Stated task a -
Answer these questions using the passage on settlement and timber milling in the Pilliga. Mark each answer with its matching numeral.
(i) In what year did the railway reach Coonabarabran?
(ii) How many homestead farms were created near Gwabegar and Kenebri in December 1919?
(iii) Where had the English steam engine brought by the Underwood family been used before?

Source text -
****************

Following the First World War an attempt was made to settle farmers in the Pilliga. The Commonwealth Government required the opening of all available Crown lands within a distance of 15 miles from the railway route in the interests of returned soldiers. A railway line had been proposed between Coonabarabran and Burren Junction in 1913 which passed through the Pilliga. The railway reached Coonabarabran in 1917 and in anticipation of its extension to Gwabegar, 72 homestead farms near present-day Gwabegar and Kenebri were created in December 1919. The settlement failed and most returned soldiers walked off their land.
The railway line didn't reach Gwabegar until September 1923 (van Kempen, 55-58). While the attempted settlement of returned soldiers failed, the opening of the railway line to Gwabegar boosted the accessibility of the area for timber cutting, and a number of small, independent milling operations were set up in the forest.
In January 1935 the NSW Forestry Commission issued a 5-hectare Occupation Permit to the Underwood family at Wooleybah. The Underwood family had already operated two sawmills in the Euligal State Forest, near Narrabri (including one at Rocky Creek) in the 1920s, and in the early 1930s moved their milling operation to Wooleybah (Curby and Humphreys, 36). They bought with them milling equipment, including an English steam engine to power the mill which had previously been used in tin mines at Inverell (Tom Underwood, Nov 2002). A small forest sawmilling community developed around the mill.

****************

Dataset -
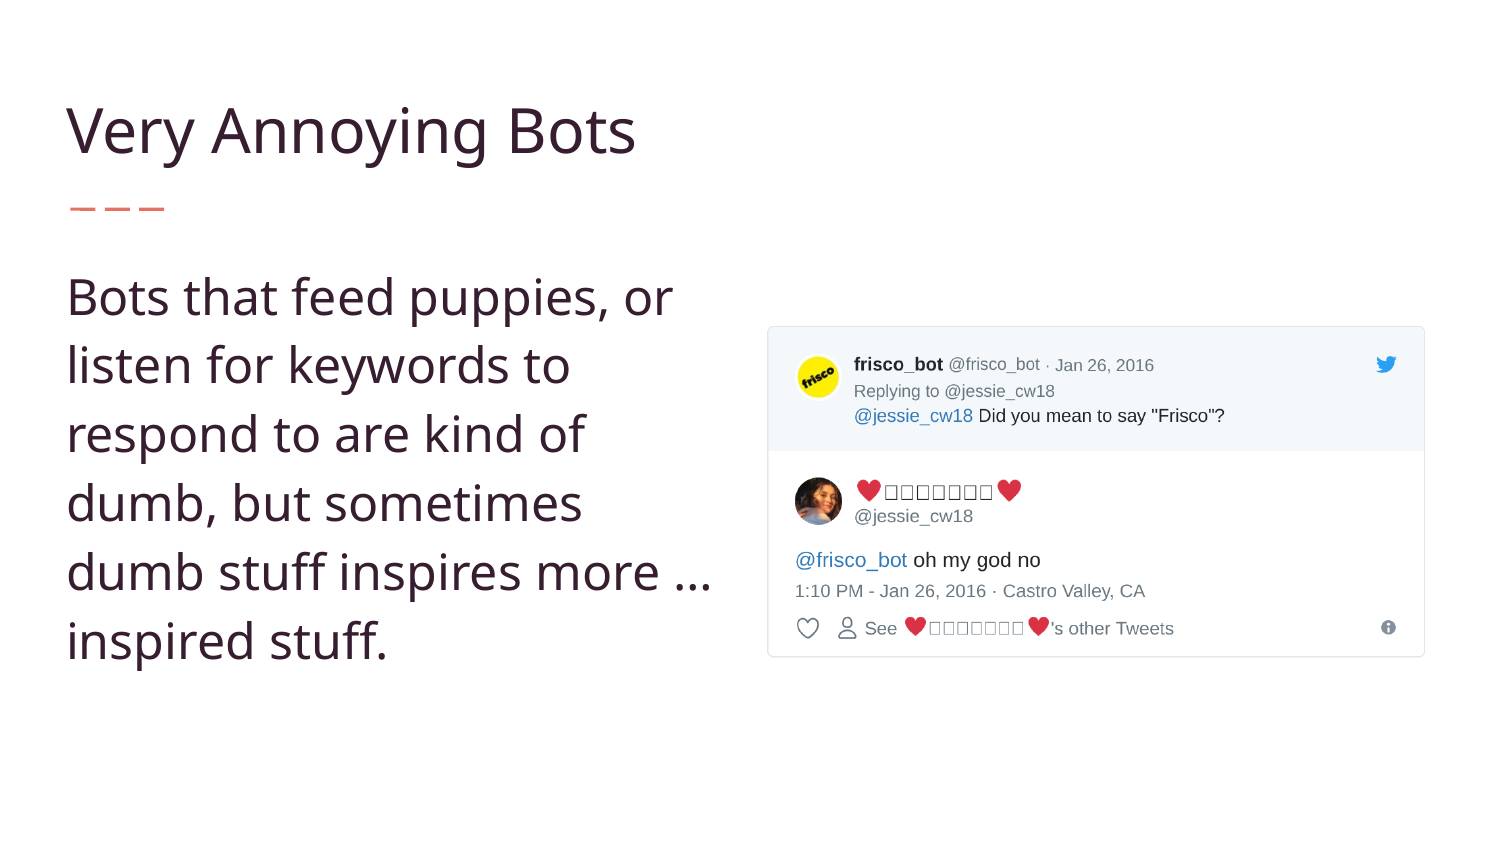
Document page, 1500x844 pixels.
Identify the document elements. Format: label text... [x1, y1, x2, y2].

title Very Annoying Bots [51, 61, 1449, 182]
picture [747, 316, 1444, 703]
list Bots that feed puppies, or listen for keywords to respond to are kind of dumb, but sometimes dumb stuff inspires more … inspired stuff. [51, 240, 748, 750]
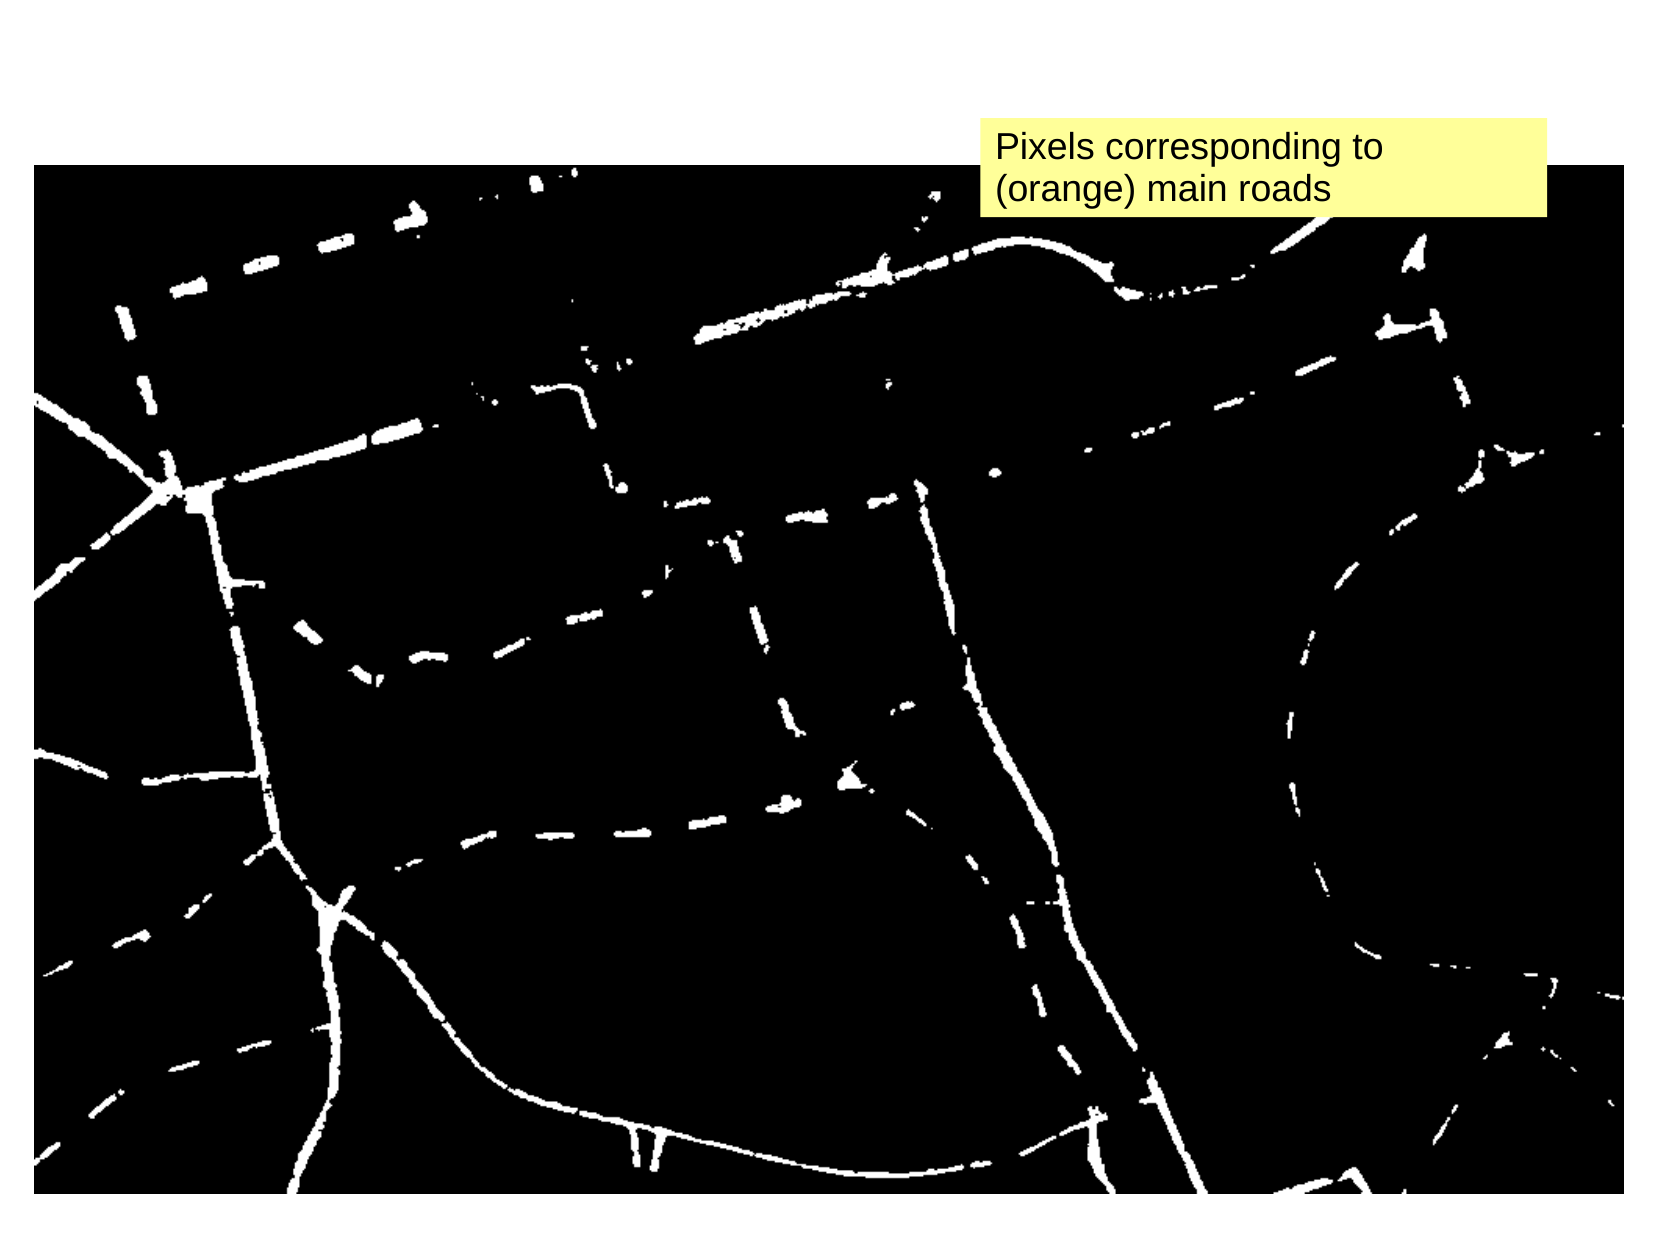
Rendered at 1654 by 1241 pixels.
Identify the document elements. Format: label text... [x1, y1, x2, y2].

****************

Stated task b - Reproduce the stretch of the records from their start through the line containing "list Bots that", both ends included. Leave the pictures out of your answer.

Full response a -
(i) 1917
(ii) 72
(iii) In tin mines at Inverell

Full response b -
Document page, 1500x844 pixels.
Identify the document elements. Format: label text... [x1, y1, x2, y2].

title Very Annoying Bots [51, 61, 1449, 182]
picture [747, 316, 1444, 703]
list Bots that feed puppies, or listen for keywords to respond to are kind of dumb, but sometimes dumb stuff inspires more … inspired stuff. [51, 240, 748, 750]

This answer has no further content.